4

Could anyone explain how thread life cycle works inside thread pool.Is it same as normal thread life cycle?

Rocky4Ever
  • 828
  • 3
  • 12
  • 35
  • Do you actually meant to tag j, as in the j programming language by jsoftware? They're entirely different from the Java programming language – Martheen Apr 20 '20 at 00:23
  • Sorry i accidentally tagged j Edited my tags.Thanks! – Rocky4Ever Apr 20 '20 at 00:52
  • A thread is a thread, whether it's in a pool or not. The thread pool creates the thread when necessary, the thread waits for a task by, for example, blocking on a queue until either a task arrives, in which case the thread executes the task and goes back to waiting for another task, or the configured "max idle time" / "keep alive time" expires and the pool lets the thread die.
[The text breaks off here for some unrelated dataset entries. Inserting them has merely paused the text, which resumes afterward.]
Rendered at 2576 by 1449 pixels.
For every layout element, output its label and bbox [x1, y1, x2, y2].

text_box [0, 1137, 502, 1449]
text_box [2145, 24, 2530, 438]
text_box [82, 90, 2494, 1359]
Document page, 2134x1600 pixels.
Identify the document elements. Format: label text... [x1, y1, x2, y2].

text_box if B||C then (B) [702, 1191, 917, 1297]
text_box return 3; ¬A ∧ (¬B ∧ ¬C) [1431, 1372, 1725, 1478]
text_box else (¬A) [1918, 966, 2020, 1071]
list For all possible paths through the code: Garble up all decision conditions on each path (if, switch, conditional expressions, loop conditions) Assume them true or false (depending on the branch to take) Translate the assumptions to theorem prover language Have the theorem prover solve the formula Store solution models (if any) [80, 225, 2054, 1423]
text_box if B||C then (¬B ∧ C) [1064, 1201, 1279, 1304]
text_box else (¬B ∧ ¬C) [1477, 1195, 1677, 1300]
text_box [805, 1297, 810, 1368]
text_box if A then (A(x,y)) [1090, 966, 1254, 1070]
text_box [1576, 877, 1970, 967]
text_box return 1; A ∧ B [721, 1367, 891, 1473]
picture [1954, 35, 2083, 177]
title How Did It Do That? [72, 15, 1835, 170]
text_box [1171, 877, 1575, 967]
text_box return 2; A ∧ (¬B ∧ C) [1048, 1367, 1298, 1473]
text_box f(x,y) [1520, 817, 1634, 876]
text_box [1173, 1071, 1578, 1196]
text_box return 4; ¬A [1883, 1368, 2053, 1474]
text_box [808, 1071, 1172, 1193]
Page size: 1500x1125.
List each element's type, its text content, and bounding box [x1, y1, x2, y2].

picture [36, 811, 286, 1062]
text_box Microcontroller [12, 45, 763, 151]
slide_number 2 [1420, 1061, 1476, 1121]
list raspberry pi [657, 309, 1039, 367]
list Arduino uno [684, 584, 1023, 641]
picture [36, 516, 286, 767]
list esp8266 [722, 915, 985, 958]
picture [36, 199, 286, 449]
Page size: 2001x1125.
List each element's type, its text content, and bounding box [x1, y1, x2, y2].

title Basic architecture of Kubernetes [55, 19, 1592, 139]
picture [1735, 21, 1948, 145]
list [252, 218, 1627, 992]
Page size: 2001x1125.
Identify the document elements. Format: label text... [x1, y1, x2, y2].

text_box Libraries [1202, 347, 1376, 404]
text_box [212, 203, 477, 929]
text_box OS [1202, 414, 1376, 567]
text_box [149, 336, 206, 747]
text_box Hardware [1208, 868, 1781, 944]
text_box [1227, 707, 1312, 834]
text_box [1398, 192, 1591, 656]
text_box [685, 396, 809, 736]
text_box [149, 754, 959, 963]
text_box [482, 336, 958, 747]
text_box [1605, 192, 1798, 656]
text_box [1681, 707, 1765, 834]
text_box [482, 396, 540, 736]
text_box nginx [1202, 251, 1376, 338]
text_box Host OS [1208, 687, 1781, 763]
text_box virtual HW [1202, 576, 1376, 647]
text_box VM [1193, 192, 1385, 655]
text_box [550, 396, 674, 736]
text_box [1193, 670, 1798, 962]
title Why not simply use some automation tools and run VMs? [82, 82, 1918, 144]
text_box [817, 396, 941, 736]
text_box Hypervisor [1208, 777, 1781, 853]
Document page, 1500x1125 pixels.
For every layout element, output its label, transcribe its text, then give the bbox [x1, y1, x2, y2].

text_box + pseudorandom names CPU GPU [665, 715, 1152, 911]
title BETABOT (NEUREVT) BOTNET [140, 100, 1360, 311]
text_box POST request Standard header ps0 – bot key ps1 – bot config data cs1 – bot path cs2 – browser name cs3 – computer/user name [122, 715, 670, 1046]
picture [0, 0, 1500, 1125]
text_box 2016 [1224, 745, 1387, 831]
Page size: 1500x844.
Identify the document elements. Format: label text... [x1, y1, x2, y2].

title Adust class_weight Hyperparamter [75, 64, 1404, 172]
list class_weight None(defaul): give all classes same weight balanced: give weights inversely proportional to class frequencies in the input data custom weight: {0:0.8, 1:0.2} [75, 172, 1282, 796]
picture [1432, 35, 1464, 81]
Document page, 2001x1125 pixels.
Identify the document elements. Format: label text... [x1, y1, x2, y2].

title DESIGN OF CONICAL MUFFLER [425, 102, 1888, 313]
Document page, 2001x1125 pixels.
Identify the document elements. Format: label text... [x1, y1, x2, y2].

Each thread in the pool is doing this in parallel (typically using the same queue). – Slaw Apr 20 '20 at 02:26

1 Answers1

2
  1. ThreadPool can wrap your Runnable/Callable with Future*(if you use submit() method)
  2. Runnable/Callable faces with task queue and saturation policy
    • behaviour depends on:
      • number of active threads in pool
      • corePoolSize
      • maximumPoolSize
      • saturation of queue
      • saturation policy(default is AbortPolicy)
  3. ThreadFactory creates Thread. Can be configured:
    • set UncaughtExceptionHandler
    • set name of Thread
    • set daemon flag
  4. beforeExecute() - empty hook method, you can override it
  5. Running your Thread
  6. afterExecute()** - empty hook method, you can override it
  7. Thread may be terminated or waits for processing new task. Configured by allowCoreThreadTimeOut()

* using submit() method changes code for afterExecute() - Handling exceptions from Java ExecutorService tasks
**afterExecute() will be not invoked if beforeExecute() throw any Exception

Note: part of behaviour of thread pool is similar to pattern template method - beforeExecute() -> run() -> afterExecute().